Tesla’s bold claims about its autonomous driving capabilities and the competitive positioning of its Robotaxi service are at the heart of the current complaint.
Tesla’s Misleading Claims
According to the lawsuit, Tesla and three of its current and/or former senior officers (the Defendants) repeatedly made false and misleading public statements throughout the Class Period. In particular, they are accused of omitting truthful information about the efficacy of Tesla’s autonomous driving technology, and the potential for dangerous or illegal operation of its autonomous driving vehicles (such as the Robotaxi), from SEC filings and related material.
For instance, during the Class Period, Tesla’s CEO kept reiterating the company’s autonomous driving capabilities and promises for the launch of its Robotaxi business. In an earnings call, Musk stated that “With Autopilot and FSD, we’ve now surpassed 150 million miles driven using the FSD beta, and that number is growing rapidly.” He added that the data gives Tesla a unique advantage that no one else has, and anyone familiar with AI would know how critical data is for training and achieving strong results.
Additionally, in an earnings call held on July 23, 2024, Musk noted that the company has made strong progress on FSD in Q2, and with version 12.5 rolling out, customers should see a major improvement in supervised driving performance.
Finally, in another earnings call dated January 29, 2025, the CEO noted that Tesla planned to launch unsupervised Full Self-Driving as a paid service in Austin in June. The Tesla team was confident about starting the initial rollout with no driver in the car.
However, subsequent events (detailed below) have revealed that the defendants overstated the effectiveness of Tesla’s autonomous driving technology.
Plaintiffs’ Arguments
The plaintiffs maintain that the defendants deceived investors by lying and withholding critical information about the company’s business practices and prospects during the Class Period. Importantly, the defendants failed to inform investors about a substantial risk that the company’s autonomous vehicles, including the Robotaxi, could operate unsafely or fail to comply with traffic laws.

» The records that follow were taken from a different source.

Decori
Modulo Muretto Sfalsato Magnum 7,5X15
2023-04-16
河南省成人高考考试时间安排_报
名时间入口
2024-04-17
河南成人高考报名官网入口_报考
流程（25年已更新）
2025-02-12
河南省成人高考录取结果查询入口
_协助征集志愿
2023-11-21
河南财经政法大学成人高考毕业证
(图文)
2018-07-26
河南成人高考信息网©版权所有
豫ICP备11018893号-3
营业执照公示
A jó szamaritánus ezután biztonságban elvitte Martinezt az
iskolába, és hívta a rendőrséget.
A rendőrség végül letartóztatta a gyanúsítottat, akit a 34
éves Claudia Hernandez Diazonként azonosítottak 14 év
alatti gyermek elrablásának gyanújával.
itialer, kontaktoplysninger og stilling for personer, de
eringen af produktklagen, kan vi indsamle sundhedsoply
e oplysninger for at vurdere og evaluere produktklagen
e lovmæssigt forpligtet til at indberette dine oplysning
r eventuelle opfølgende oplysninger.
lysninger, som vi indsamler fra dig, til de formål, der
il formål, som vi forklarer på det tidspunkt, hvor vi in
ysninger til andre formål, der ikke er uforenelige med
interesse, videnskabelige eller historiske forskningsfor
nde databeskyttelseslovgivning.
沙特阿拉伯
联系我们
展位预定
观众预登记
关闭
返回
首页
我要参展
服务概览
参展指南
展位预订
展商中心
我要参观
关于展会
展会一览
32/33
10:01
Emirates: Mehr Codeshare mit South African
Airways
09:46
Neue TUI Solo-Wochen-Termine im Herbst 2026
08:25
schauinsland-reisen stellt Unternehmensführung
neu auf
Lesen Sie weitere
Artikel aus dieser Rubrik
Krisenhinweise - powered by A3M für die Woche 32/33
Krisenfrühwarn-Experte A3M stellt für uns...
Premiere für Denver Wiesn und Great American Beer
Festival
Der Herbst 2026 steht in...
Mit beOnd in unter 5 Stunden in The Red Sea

The information became clear on June 23, 2025, when Bloomberg reported on a Tesla event held in Houston the day before. The report noted that Tesla’s self-driving taxis appeared to break traffic laws on their first day of paid rides, including one incident of a faulty left turn and others where cars went over the speed limit.
Furthermore, Bloomberg reported that the U.S. National Highway Traffic Safety Administration (NHTSA) contacted Tesla about the incidents, stating it was aware of the videos shared on social media and was seeking more information from the company. Following the news, TSLA stock kept declining for a couple of trading sessions, losing over 13% between June 23 and July 1.
To conclude, the defendants failed to inform investors about the potential risks associated with Tesla’s Robotaxi business and the likelihood that the company would face heightened regulatory scrutiny. Despite these issues, TSLA stock has gained 5.5% so far this year.